After 200 Years, Laphroaig is Still the Most Polarising Scotch Whisky

In Partnership with Laphroaig

It wasn’t very long ago that learning more about single malt whisky meant buying different bottles (if you could find somewhere that had a decent selection) and drinking them, in order to observe their nuances and subtle differences. Some drinkers were lucky enough to have an impassioned salesman at the local bottle-o who could steer their hand, or order in something special, and some of us knew a bartender who had a decent knowledge that they were willing to share. But, for the most part, there just wasn’t heaps of information on hand.

Nowadays, a few minutes on Google is enough to render most an expert on the stuff, and with plenty of information at hand, it’s easier than ever to find what you like.

But one whisky has stubbornly remained so polarising to those who try it that, to some, its very existence either beggars belief, or is the defining best single malt to ever come out of a barrel.

Laphroaig, the smoky spirit in the simple green bottle, is one of the most interesting, debated, appreciated or hated, ordered, reordered and passed-over whiskies in the world. Its mystique, and ability to divide a room, can be put down to its intense levels of peat, which are unapologetically in-your-face and upfront. From the moment you lift a glass of Laphroaig’s flagship 10-year-old expression to your nose, the intense smell of peat smoke and iodine are all-encompassing, and unlike any other whisky out there.

Sure, there are plenty of other peaty whiskies available from the little island of Islay–the region is known specifically for whiskies that boast this very trait. But none come quite as close to Laphroaig in terms of flavour and intensity. From its surprising sweetness at the front palate, followed by a clean and lengthy mid-palate and then a long, spicy finish, nothing about this whisky is “delicate” or “subtle”. It’s a firm handshake; an enthusiastic slap on the back.

Iodine–the very same chemical used in hospital-grade disinfectant, admittedly might not sound very nice. Islay whisky gets it from the high levels of seaweed that, over thousands of years, have broken down in bogs to form the peat that is used to heat the barley to halt germination before distilling. It’s a rich, strong aroma that lends itself to a distinct flavour profile. In the final product, it’s almost medicinal.

And, to those who can appreciate it, it is utterly heavenly to sip.

Much like coriander, Vegemite, pineapple on pizza and the comedy stylings of Gilbert Gottfried, the moniker of “crowdpleaser” is eschewed in favour of appealing to a base of people who love it. And when we say love it, we mean REALLY love it. Simply put, when it comes to the distilled stylings of Islay, nothing quite comes close to Laphroaig’s series of expressions, or IS so committed as the people who adore them.

Laphroaig loves its fans too. The Friends of Laphroaig program sees to it that members can own their very own honorary plot in Islay, one square foot of bog, in fact. The distillery will even put a little flag representing your country of origin on the site, which you can visit all year round. And, as a landlord, you can claim your rent when you visit: a single dram of the good stuff, annually.
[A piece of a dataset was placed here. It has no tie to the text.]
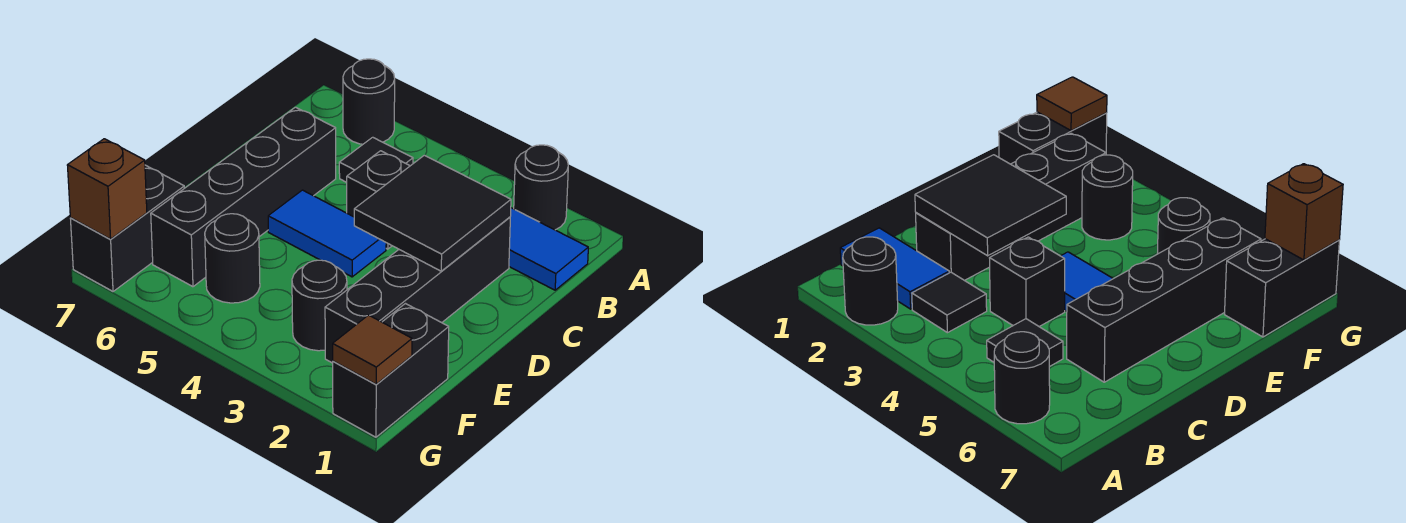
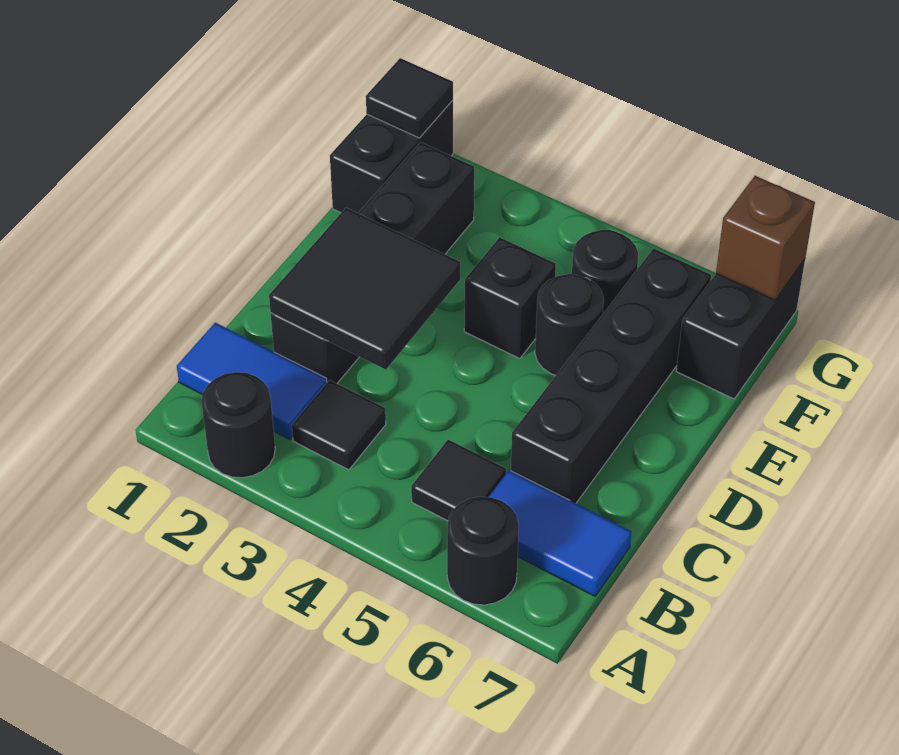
black 1x1 brick [347,151,410,249] -> black 1x1 brick moved to [464,237,556,359]
blue 1x2 tile [268,190,386,277] -> blue 1x2 tile moved to [489,470,631,596]
black 1x1 round brick [292,260,347,351] -> black 1x1 round brick moved to [535,274,604,375]
brown 1x1 tile [333,315,412,384] -> black 1x1 tile [366,58,453,138]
Fans are hardly scarce, too. Prince Charles once referred to Laphroaig as the “finest whisky in the world”, giving it a Royal Warrant in 1994, 179 years after it was first distilled.
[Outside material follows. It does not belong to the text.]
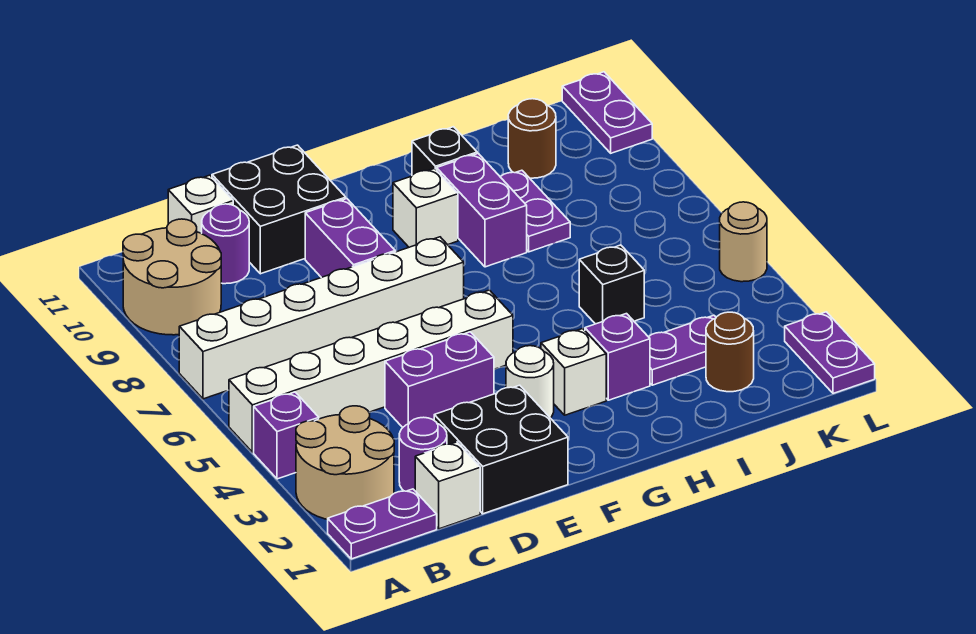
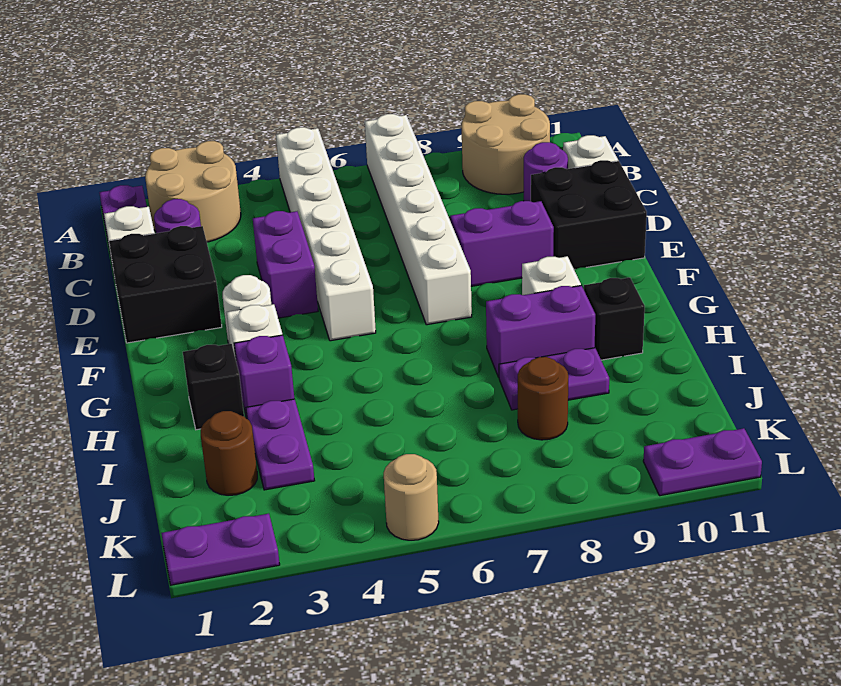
purple 1x1 brick [254,392,319,479] -> none
black 1x1 brick [579,245,644,324] -> black 1x1 brick moved to [183,344,244,430]
brown 1x1 round brick [508,99,556,178] -> brown 1x1 round brick moved to [518,357,569,440]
Possibly the best part of this program is how easy it is to join, all you need to do is get the unique code from inside any tube of Laphroaig, sign up online and voila, you’re officially a Scottish landholder (of sorts). Members also get exclusive access to special releases from the famed distillery.

Of course, if you’ve tried it, you’ll already know much of this, and you’ll almost certainly have a strong opinion on the subject. If you’ve not, well there’s one way to know which side of the fence you’re on (nobody perches atop this divide).

And, in a world where brands are falling over themselves to satisfy the masses, it’s nice to see one stay true to its roots, and be stubborn in its efforts to create something unique and beautiful.